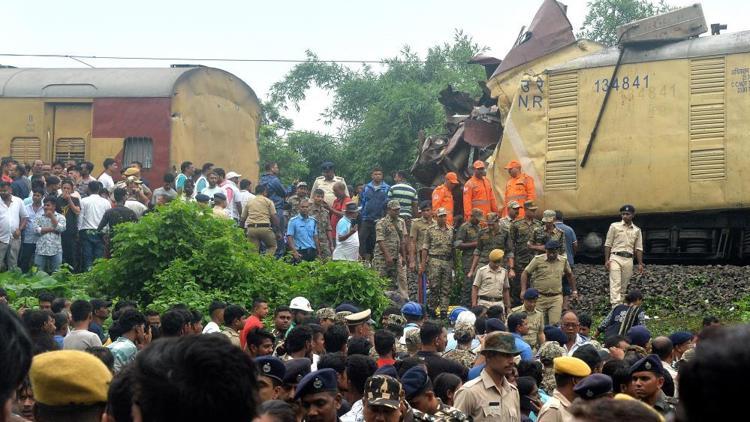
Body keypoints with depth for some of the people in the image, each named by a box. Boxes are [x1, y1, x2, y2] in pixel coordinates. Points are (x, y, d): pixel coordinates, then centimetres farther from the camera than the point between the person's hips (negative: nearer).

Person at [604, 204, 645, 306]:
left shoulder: (637, 230, 14)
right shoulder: (615, 226, 6)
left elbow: (639, 248, 14)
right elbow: (608, 244, 4)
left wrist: (640, 264, 5)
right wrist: (606, 260, -5)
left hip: (629, 260, 3)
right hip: (616, 258, -3)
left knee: (624, 286, 5)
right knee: (615, 284, -15)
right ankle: (616, 306, -24)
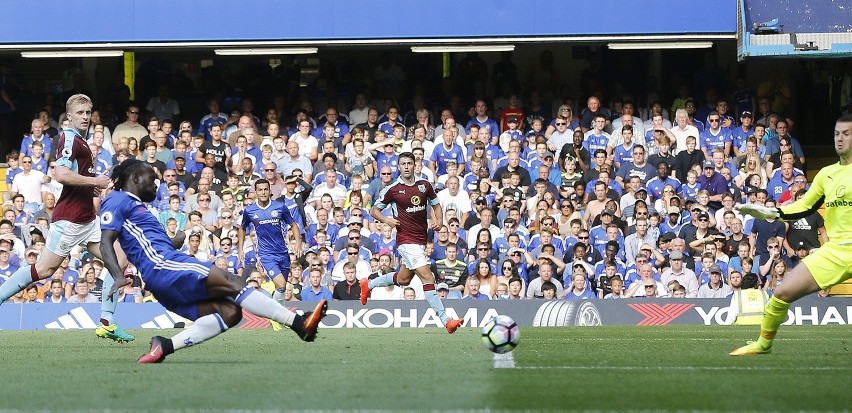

* _How to complete this task_
Begin with the line that contains "left elbow: (639, 248, 14)" and repeat every line through the end of the data, exactly and only those lines, leaving out the pictures.

* _Written reply_
left elbow: (639, 248, 14)
right elbow: (608, 244, 4)
left wrist: (640, 264, 5)
right wrist: (606, 260, -5)
left hip: (629, 260, 3)
right hip: (616, 258, -3)
left knee: (624, 286, 5)
right knee: (615, 284, -15)
right ankle: (616, 306, -24)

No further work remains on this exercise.